The criminal justice system is the state’s largest provider for the mentally ill, a costly responsibility it’s not fully equipped to handle. As governor, I would:
Work to ensure there are an array of mental-health options throughout the state by leveraging tele-psychiatry and expanding resources in schools;
Promote crisis intervention training and help assemble local crisis response teams to support law enforcement;
Partner with Employee Assistance Programs to expand options for Missourians, helping individuals with mental health needs before they commit offenses; and
Support ongoing pilot programs that divert non-violent offenders with mental illness through treatment programs, rather than the criminal justice system, expanding those programs which produce positive outcomes.
I believe local communities must have the ability to decide how to best protect their students. As governor, I will take the same approach, ensuring schools and communities have the flexibilities needed to assert local control and protect our kids.

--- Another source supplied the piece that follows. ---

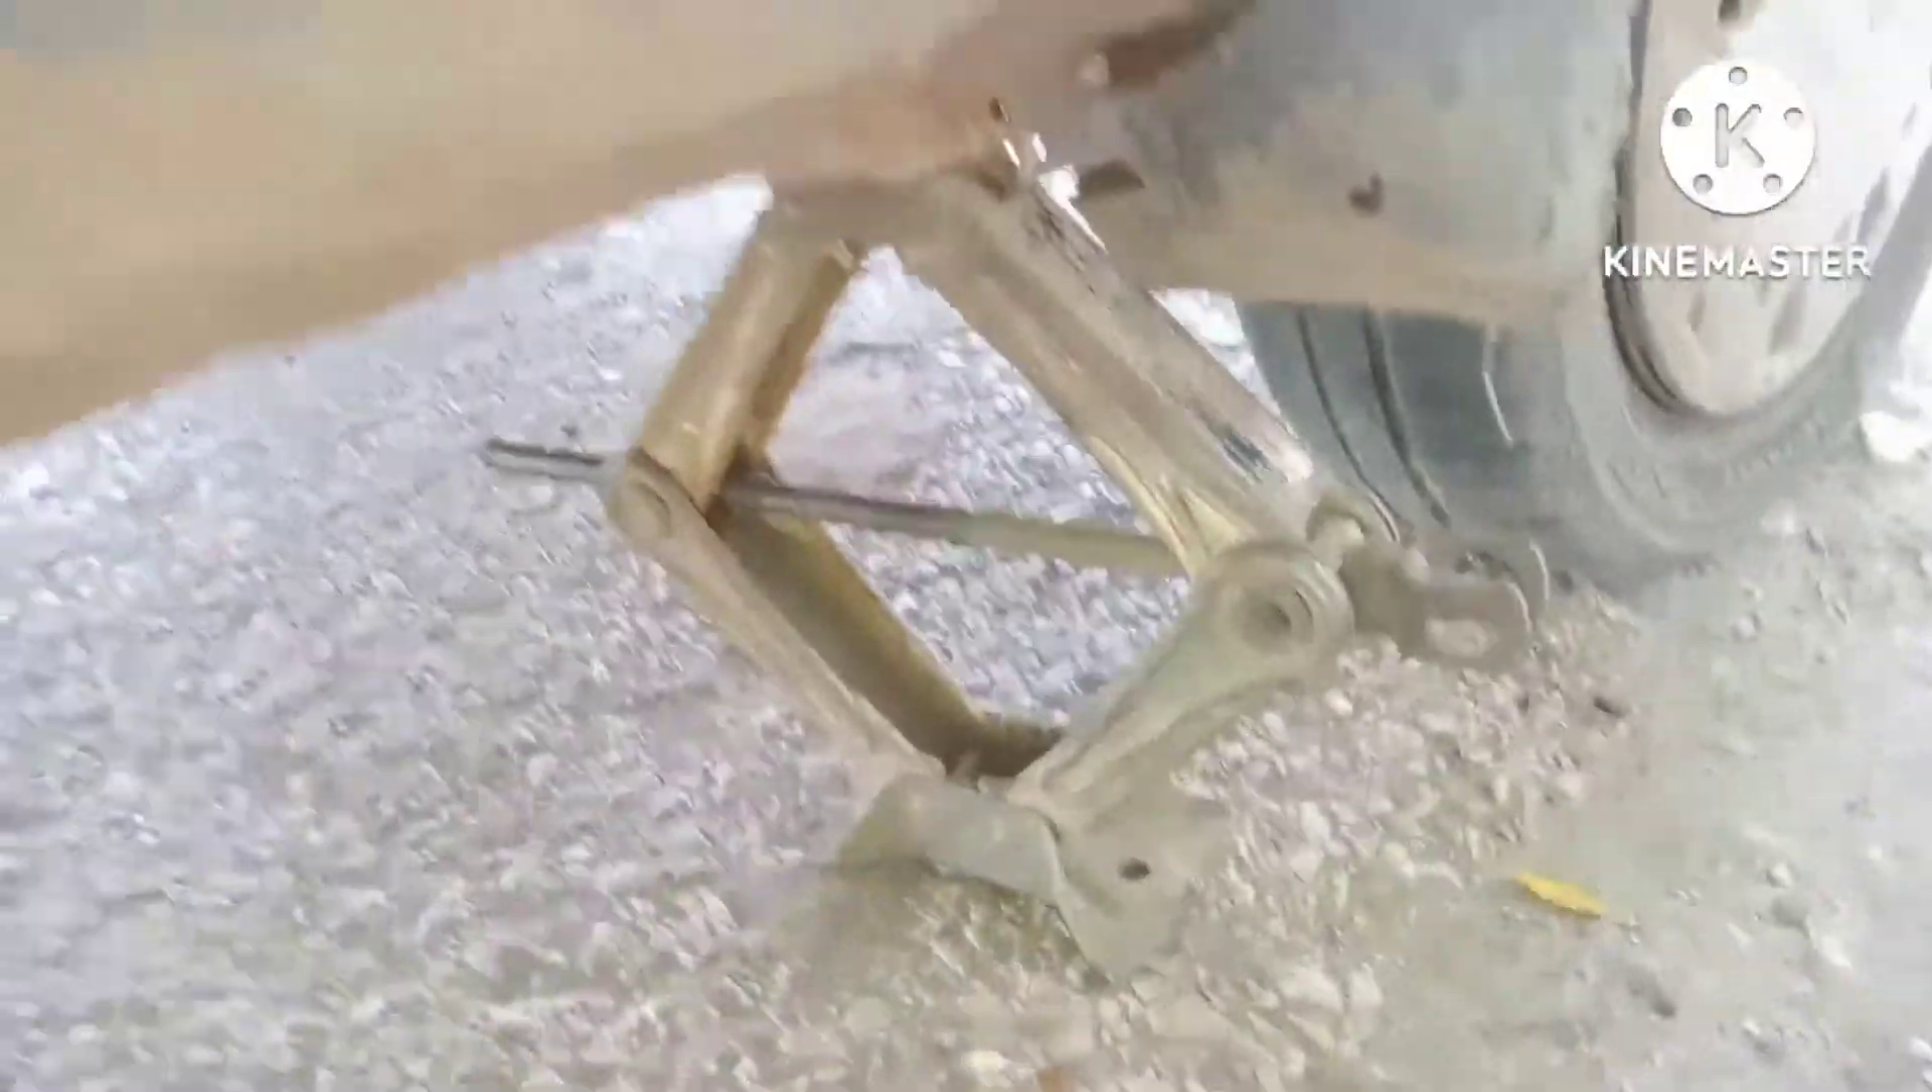यह हमने जेक लगा लिया है।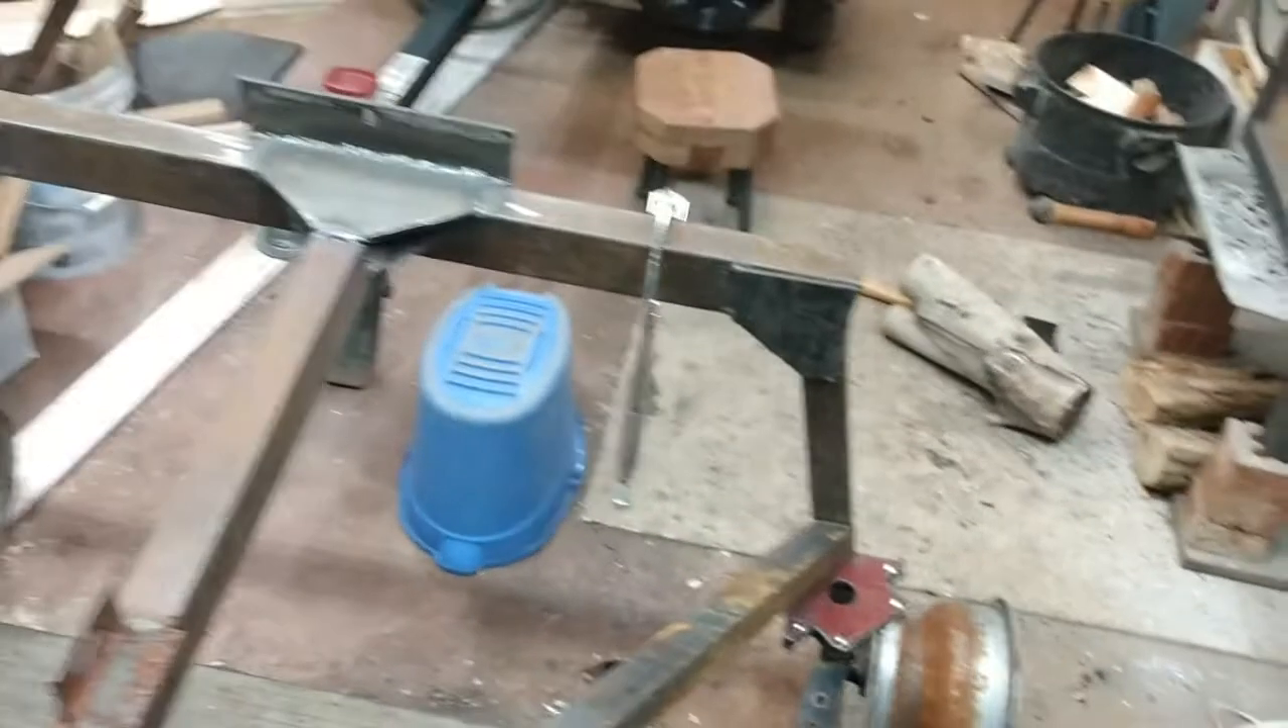I've got uh welded these braces in.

As a conservative, I believe leaders have a responsibility to minimize government intrusion but maximize its impact. This is as true in criminal justice as it is anywhere else. Missouri has always been a law-and-order, tough-on-crime state. I support that. But no matter how tough our laws are, they aren’t effective if law enforcement doesn’t have the technological, financial, or investigative resources necessary to enforce those laws. While working to maintain strong relationships between officers and the neighborhoods they serve, I am committed to ensuring law enforcement have technologies, such as body cameras, and the enforcement tools necessary to keep us and themselves safe – both in our communities and online.